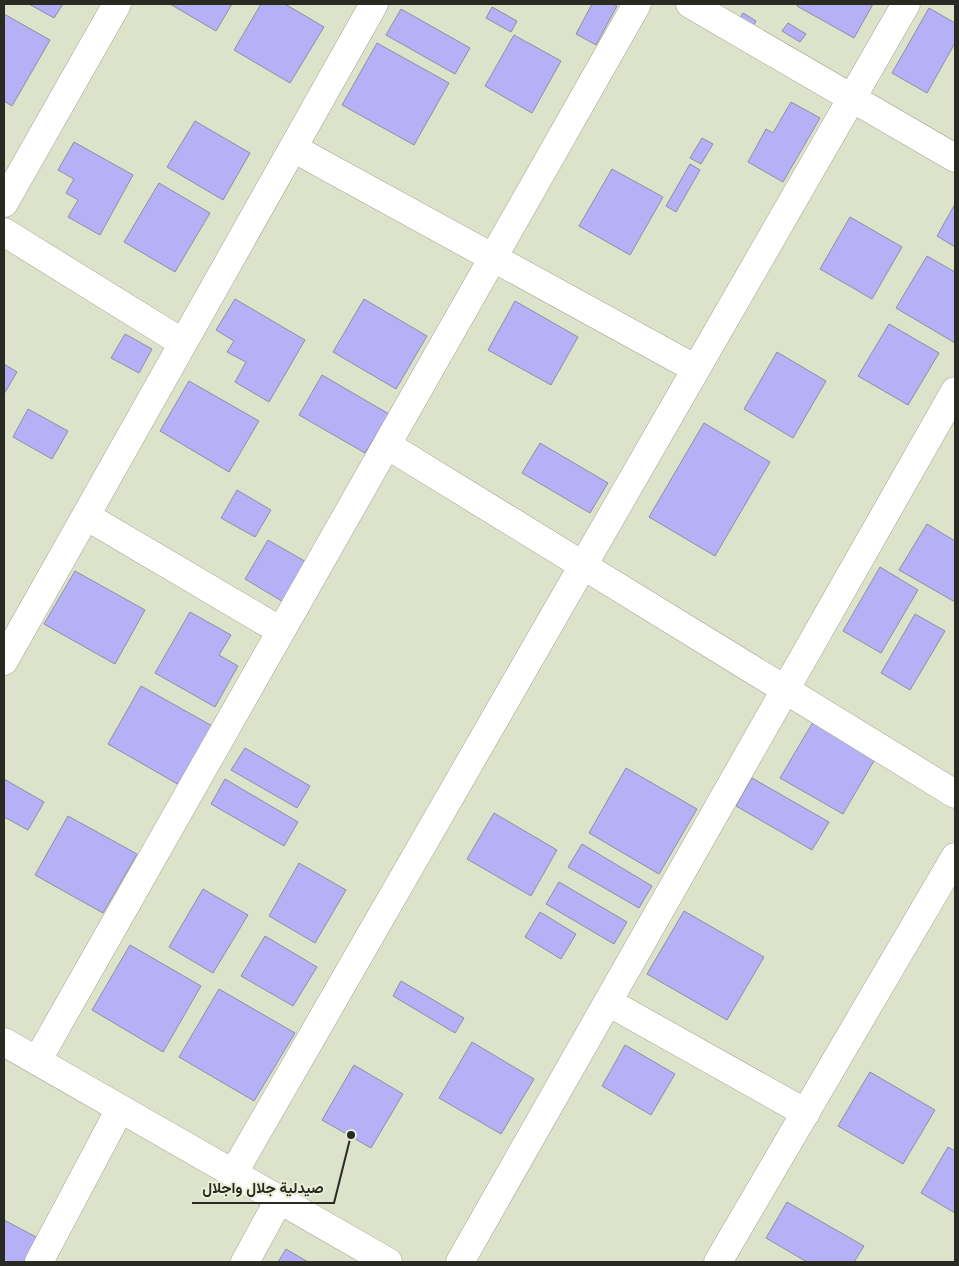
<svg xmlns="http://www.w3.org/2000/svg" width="959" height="1266" viewBox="0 0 959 1266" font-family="'Noto Sans',Vazirmatn,sans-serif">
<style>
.building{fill:#b6b1f7;stroke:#8f8ea4}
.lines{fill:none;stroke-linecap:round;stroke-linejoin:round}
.minor-casing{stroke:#a1a68f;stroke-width:29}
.minor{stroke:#fff;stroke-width:28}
.leader{fill:none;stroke:#292a21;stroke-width:2}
.callout-dot{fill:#292a21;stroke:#eaf0d8;stroke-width:2}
.callout-label{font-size:15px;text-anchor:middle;font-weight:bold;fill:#292a21;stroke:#eaf0d8;stroke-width:4;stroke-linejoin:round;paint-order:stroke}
</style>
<rect width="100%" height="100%" fill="#dde2cb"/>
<path class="building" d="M29 4H63L54 18Z
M170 4H232L216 31Z
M261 4H285L324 27 290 83 234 50Z
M592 4H612L617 6 596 45 576 34Z
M798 4H873L854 38 797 6Z
M492 7 517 21 511 32 486 18Z
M929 8 955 23V43L927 93 892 73Z
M401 9 470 48 455 74 386 35Z
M743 13 756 21 751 30 737 23Z
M4 14 50 40 12 106 4 101Z
M788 23 806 34 800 42 782 31Z
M514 35 561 61 532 113 485 86Z
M377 43 449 83 414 145 342 105Z
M791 102 820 118 783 182 748 162 766 129 773 133Z
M195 121 250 153 223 200 167 167Z
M702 138 713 144 701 164 690 158Z
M74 142 133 175 100 235 68 217 78 200 66 193 74 179 58 170Z
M690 164 700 170 676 212 666 206Z
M612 169 663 197 630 255 579 226Z
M159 183 210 213 175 272 124 242Z
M955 204V247L937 236Z
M850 217 902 247 872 299 820 269Z
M927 256 955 272V343L896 308Z
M235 299 305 340 269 402 235 382 246 362 227 352 234 341 216 330Z
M364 299 427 336 396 389 333 352Z
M515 301 578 337 551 385 488 350Z
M889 324 939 353 908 405 858 376Z
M125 334 152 349 139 373 111 358Z
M777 352 826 381 793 438 744 409Z
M4 364 17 372 4 394Z
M322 375 389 414 365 453 299 415Z
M189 381 259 421 229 472 160 431Z
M28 409 68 431 52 459 13 437Z
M704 423 770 462 715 556 649 517Z
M540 443 608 483 590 513 522 473Z
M237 490 271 510 255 537 221 518Z
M927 524 955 541V602L899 570Z
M268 540 308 563 285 603 245 579Z
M880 567 918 590 881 653 843 631Z
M75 571 145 610 115 664 44 624Z
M190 612 231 635 219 655 238 666 215 707 155 673Z
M915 614 945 631 910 690 881 673Z
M141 686 214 727 181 786 108 744Z
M813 722 875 759 843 814 780 778Z
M245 748 310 786 297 808 231 770Z
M626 768 697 809 659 874 589 833Z
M752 778 829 822 812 850 736 806Z
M4 779 44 802 28 830 4 817Z
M225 779 298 822 284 846 211 804Z
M494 813 557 850 531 896 467 859Z
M68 816 137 854 103 913 35 875Z
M582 844 652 886 639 908 568 867Z
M299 863 346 890 315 943 269 916Z
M559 882 627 922 614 944 546 904Z
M203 889 248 915 213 973 169 947Z
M684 911 764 957 727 1020 647 974Z
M540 912 576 934 561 959 525 937Z
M265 936 317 967 293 1006 241 976Z
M130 945 201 986 163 1052 92 1010Z
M401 981 464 1018 455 1033 393 996Z
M219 989 295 1033 254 1101 179 1057Z
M472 1042 534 1079 501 1134 439 1098Z
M625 1045 675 1074 651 1115 602 1086Z
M354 1065 403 1094 371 1148 322 1120Z
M870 1072 935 1110 903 1164 838 1126Z
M948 1147 955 1151V1213L921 1193Z
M787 1202 864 1246 854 1262H807L766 1238Z
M4 1220 40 1239 28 1262H4Z
M286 1249 308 1262H278Z"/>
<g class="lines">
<g class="minor-casing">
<path id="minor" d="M690 4 955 158
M293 148 696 369
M4 203 117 4
M4 232 183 343
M387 445 955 794
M86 516 281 631
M4 661 374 4
M608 1002 806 1113
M4 1042 388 1262
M37 1061 637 4
M233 1174 906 4
M39 1262 120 1109
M245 1262 279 1200
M460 1262 955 391
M718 1262 955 857"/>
</g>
<use href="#minor" class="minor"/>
</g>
<path class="leader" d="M351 1135L334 1203H192"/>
<circle class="callout-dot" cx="351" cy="1135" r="5"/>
<g class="callout-label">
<text x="263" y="1193">صيدلية جلال واجلال</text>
</g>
<rect width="959" height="1266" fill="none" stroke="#292a21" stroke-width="10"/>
</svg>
=-=-=
### [Work instructions]
Search the data above for the string "lines" and copy each line that has it.

### [Completed task]
.lines{fill:none;stroke-linecap:round;stroke-linejoin:round}
<g class="lines">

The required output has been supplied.